The promise of oceanic discovery has intrigued scientists and explorers for centuries, whether to study underwater ecology and climate change, or to uncover natural resources and historic secrets buried deep at archaeological sites. A robotic avatar could go where humans cannot, while embodying human intelligence and intentions through immersive interfaces. In collaboration with KAUST, MEKA Robotics, we developed Ocean One, a bimanual force-controlled humanoid robot. With the support of French Ministry of Culture’s Underwater Archaeology Research Department, we deployed Ocean One in an expedition in the Mediterranean to Louis XIV’s flagship Lune, lying off the coast of Toulon at ninety-one meters.
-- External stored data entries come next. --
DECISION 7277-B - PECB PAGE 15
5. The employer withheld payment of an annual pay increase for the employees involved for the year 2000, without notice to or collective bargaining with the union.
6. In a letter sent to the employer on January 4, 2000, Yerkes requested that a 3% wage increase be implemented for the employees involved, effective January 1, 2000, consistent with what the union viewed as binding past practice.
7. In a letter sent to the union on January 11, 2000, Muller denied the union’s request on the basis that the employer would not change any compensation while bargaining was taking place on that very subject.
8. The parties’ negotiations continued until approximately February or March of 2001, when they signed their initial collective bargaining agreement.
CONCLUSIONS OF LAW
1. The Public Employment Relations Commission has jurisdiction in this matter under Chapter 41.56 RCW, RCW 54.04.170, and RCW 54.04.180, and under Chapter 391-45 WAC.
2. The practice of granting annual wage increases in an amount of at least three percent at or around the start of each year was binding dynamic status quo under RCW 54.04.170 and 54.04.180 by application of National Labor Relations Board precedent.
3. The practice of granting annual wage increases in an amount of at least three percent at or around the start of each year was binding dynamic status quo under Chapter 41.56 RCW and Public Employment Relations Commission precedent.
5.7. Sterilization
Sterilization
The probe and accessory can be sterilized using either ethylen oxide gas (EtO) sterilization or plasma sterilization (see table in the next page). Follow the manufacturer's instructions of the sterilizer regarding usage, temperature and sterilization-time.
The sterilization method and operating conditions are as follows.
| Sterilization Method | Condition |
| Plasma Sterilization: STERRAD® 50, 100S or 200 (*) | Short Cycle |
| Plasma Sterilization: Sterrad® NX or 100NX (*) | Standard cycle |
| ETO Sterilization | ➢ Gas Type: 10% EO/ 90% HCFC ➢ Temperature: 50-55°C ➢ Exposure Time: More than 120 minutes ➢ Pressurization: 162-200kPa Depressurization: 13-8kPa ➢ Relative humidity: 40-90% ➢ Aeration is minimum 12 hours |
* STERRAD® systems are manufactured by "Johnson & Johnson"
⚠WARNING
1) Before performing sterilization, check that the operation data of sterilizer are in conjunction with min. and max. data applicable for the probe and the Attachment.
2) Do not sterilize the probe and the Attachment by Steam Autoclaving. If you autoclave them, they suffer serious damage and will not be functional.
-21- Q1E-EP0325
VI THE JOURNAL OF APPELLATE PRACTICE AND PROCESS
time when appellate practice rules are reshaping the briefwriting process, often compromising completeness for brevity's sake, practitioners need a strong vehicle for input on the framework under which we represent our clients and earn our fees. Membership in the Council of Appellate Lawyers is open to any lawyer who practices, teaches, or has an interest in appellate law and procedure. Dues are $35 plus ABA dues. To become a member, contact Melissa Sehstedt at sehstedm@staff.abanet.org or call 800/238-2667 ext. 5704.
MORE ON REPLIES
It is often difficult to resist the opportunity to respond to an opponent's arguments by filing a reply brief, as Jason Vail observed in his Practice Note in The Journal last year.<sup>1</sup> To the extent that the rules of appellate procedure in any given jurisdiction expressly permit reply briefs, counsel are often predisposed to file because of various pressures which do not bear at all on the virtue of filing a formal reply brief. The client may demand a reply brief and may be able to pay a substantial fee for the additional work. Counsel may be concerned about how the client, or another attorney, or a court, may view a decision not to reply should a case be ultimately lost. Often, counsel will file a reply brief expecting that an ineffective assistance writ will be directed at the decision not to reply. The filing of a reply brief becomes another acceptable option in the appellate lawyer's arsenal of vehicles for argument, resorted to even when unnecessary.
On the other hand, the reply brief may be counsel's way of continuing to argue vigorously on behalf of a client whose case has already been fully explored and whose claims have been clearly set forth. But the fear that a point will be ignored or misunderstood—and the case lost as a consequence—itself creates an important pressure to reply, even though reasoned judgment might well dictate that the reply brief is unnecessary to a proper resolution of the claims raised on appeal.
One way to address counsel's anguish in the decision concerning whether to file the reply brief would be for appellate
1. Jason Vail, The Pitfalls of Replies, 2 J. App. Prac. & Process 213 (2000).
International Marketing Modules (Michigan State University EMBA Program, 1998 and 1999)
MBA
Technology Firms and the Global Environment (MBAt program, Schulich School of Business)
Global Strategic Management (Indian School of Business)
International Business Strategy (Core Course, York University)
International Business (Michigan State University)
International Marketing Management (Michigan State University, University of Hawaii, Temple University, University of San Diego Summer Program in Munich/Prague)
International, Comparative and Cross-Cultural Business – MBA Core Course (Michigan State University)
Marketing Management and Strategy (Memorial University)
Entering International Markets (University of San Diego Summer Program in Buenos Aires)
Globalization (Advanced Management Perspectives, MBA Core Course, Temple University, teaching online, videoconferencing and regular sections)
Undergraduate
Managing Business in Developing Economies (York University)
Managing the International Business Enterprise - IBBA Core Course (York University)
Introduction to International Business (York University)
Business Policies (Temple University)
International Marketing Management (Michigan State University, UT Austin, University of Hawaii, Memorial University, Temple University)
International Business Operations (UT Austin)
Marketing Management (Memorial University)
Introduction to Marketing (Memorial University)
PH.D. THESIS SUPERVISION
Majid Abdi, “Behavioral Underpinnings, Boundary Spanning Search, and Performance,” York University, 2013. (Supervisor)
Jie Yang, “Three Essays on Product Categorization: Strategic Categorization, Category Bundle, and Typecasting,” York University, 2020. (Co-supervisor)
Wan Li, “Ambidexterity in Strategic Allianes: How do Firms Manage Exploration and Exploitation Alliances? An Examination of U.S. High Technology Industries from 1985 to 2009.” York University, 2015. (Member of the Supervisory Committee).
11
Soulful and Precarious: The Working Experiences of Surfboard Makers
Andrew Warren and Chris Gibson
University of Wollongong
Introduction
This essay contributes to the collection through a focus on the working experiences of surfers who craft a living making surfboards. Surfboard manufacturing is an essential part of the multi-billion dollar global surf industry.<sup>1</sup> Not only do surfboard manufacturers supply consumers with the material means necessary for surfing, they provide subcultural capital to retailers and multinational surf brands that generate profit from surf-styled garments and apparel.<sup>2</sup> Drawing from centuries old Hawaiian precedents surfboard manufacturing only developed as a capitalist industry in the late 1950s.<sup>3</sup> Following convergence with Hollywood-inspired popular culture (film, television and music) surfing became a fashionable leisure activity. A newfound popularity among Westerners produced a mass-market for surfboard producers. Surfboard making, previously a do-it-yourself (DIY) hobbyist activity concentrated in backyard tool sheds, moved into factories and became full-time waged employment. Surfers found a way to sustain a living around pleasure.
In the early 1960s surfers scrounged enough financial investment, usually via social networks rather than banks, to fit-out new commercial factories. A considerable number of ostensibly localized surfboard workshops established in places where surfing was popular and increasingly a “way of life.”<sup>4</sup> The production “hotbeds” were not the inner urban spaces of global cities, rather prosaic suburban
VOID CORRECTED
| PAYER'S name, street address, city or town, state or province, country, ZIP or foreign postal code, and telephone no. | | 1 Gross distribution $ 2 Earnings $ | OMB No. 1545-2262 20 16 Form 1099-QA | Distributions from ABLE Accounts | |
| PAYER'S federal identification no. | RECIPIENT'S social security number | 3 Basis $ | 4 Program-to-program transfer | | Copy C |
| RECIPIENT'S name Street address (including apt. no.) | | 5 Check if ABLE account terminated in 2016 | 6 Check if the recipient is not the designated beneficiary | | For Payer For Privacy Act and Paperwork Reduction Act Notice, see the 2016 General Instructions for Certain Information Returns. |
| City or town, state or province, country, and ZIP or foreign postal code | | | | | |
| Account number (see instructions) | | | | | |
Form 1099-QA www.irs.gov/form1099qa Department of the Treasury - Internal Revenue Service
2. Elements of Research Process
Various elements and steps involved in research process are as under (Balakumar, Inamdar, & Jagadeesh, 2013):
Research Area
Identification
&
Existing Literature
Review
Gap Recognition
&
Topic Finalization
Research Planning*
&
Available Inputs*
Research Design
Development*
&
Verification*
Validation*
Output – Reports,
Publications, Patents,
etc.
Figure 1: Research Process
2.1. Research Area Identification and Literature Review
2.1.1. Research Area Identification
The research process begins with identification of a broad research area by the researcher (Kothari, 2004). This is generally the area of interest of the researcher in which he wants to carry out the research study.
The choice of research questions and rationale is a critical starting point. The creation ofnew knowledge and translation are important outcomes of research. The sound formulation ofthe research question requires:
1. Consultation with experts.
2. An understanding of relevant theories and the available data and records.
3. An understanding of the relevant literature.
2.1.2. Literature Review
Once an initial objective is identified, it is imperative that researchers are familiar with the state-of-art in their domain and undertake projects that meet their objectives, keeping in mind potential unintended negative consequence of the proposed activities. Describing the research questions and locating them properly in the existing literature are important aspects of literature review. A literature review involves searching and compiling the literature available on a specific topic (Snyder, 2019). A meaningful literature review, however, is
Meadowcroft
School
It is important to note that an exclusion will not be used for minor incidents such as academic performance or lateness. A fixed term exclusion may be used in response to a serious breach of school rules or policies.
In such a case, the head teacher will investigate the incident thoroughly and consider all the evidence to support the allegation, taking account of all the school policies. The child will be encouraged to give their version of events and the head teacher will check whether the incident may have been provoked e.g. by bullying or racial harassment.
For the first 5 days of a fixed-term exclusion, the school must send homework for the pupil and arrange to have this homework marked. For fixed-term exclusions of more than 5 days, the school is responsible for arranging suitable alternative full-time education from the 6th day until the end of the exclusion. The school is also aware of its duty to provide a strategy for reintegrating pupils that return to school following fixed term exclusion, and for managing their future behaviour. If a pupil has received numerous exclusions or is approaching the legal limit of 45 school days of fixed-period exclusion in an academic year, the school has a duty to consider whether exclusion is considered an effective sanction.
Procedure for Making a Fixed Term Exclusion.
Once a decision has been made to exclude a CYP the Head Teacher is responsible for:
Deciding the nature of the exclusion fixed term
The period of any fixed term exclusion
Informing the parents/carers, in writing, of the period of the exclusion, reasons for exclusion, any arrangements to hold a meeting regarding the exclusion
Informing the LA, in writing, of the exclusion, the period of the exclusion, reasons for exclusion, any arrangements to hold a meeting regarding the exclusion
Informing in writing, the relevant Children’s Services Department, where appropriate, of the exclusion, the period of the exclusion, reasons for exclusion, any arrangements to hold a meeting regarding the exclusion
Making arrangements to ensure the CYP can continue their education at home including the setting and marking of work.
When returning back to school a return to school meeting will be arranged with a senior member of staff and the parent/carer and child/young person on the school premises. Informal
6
In the spring of 2016, Ocean One became the first robotic avatar to embody a human’s presence at the seabed. We foresee that robotic avatars will search for and acquire materials, support equipment, build infrastructure, and perform disaster prevention and recovery operations — be it deep in oceans and mines, at mountain tops, or in space.
Bio: Oussama Khatib received his PhD from Sup’Aero, Toulouse, France, in 1980. He is Professor of Computer Science at Stanford University. His research focuses on methodologies and technologies in human-centered robotics including humanoid control architectures, human motion synthesis, interactive dynamic simulation, haptics, and human-friendly robot design. He is a Fellow of IEEE. He is Co-Editor of the Springer Tracts in Advanced Robotics (STAR) series and the Springer Handbook of Robotics, which received the PROSE Award for Excellence in Physical Sciences & Mathematics. Professor Khatib is the President of the International Foundation of Robotics Research (IFRR). He has been the recipient of numerous awards, including the IEEE RAS Pioneer Award in Robotics and Automation, the IEEE RAS George Saridis Leadership Award in Robotics and Automation, the IEEE RAS Distinguished Service Award, and the Japan Robot Association (JARA) Award in Research and Development.